Soal 1>
Nyatakan entri-entri di bawah ini sebagai tabel Markdown berkolom Nomor dan Isi Baris, tanpa baris kosong. Mulailah dari baris yang memuat "What objects are" dan berhentilah setelah baris yang memuat "road: (256, 470)".

Teks Bacaan>

Kepada Ican, cinta di seberang rumah.
Hai. Ketika kamu membaca suratini
mungkin kamu akan terkejut setengah mati karena kita tidak berada dalam
posisi yang memungkinkan. Entahlah. Sebetulnya aku tidak begitu
menginginkan kamu, hanya saja kamu ada di jajaran listku untuk kutulisi surat cinta karena hanya ingin kamu sekedar mengetahui aku pernah memiliki rasa untuk memiliki kamu.
Secara silsilah memang kita masih
terhitung saudara, tetapi secara aliran darah kita tidak berhubungan dan
tidak mengaliri darah yang sama. Karena Tanteku menikahi Ommu, jadi
sebetulnya ini cukup legal. Tapi kata ‘ini’ pun aku tidak tahu maknanya.
Aku hanya sempat menyukai kamu satu kali. Tidak serius dan hanya
sesaat. Mungkin pemikiran itu hanya bertahan satu jam karena tidak
pernah ikut sampai kubawa tidur.

Data yang Diberikan>
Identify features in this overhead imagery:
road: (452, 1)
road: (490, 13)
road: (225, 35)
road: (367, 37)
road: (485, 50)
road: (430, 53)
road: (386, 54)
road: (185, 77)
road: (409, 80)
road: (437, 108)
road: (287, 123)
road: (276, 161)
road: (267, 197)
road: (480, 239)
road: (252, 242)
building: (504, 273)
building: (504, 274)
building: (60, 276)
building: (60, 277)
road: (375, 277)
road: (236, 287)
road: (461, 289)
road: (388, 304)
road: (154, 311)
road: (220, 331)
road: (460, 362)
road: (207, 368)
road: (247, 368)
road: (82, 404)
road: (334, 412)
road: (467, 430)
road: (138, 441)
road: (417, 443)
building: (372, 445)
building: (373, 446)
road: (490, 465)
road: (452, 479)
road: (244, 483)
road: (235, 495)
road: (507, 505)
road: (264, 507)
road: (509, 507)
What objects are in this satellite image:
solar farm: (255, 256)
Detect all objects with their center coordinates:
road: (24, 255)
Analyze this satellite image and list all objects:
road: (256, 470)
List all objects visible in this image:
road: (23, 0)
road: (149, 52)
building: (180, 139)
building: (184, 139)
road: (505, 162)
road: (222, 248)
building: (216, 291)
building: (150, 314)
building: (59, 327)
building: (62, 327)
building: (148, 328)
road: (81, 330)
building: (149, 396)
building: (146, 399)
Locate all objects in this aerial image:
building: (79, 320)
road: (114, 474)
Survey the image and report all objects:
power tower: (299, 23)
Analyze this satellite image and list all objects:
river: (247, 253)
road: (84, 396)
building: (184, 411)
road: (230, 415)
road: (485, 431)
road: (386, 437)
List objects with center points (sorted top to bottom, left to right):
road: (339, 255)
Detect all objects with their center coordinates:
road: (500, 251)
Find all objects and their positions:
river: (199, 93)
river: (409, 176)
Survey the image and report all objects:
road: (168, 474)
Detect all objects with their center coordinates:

Soal 2>
Jawablah pertanyaan berikut berdasarkan surat cinta untuk Ican.
(a) Siapa yang dituju surat itu, dan bagaimana penulis menyebutnya di baris pembuka?
(b) Pernikahan siapa yang membuat penulis dan Ican terhitung saudara secara silsilah?
(c) Menurut penulis, berapa lama pemikiran menyukai Ican itu mungkin bertahan?

Pembahasan Jawaban 1>
| Nomor | Isi Baris |
|---|---|
| 1 | What objects are in this satellite image: |
| 2 | solar farm: (255, 256) |
| 3 | Detect all objects with their center coordinates: |
| 4 | road: (24, 255) |
| 5 | Analyze this satellite image and list all objects: |
| 6 | road: (256, 470) |

Pembahasan Jawaban 2>
(a) Surat itu ditujukan kepada Ican, yang disebut "cinta di seberang rumah".
(b) Pernikahan Tante penulis dengan Om Ican.
(c) Mungkin hanya satu jam.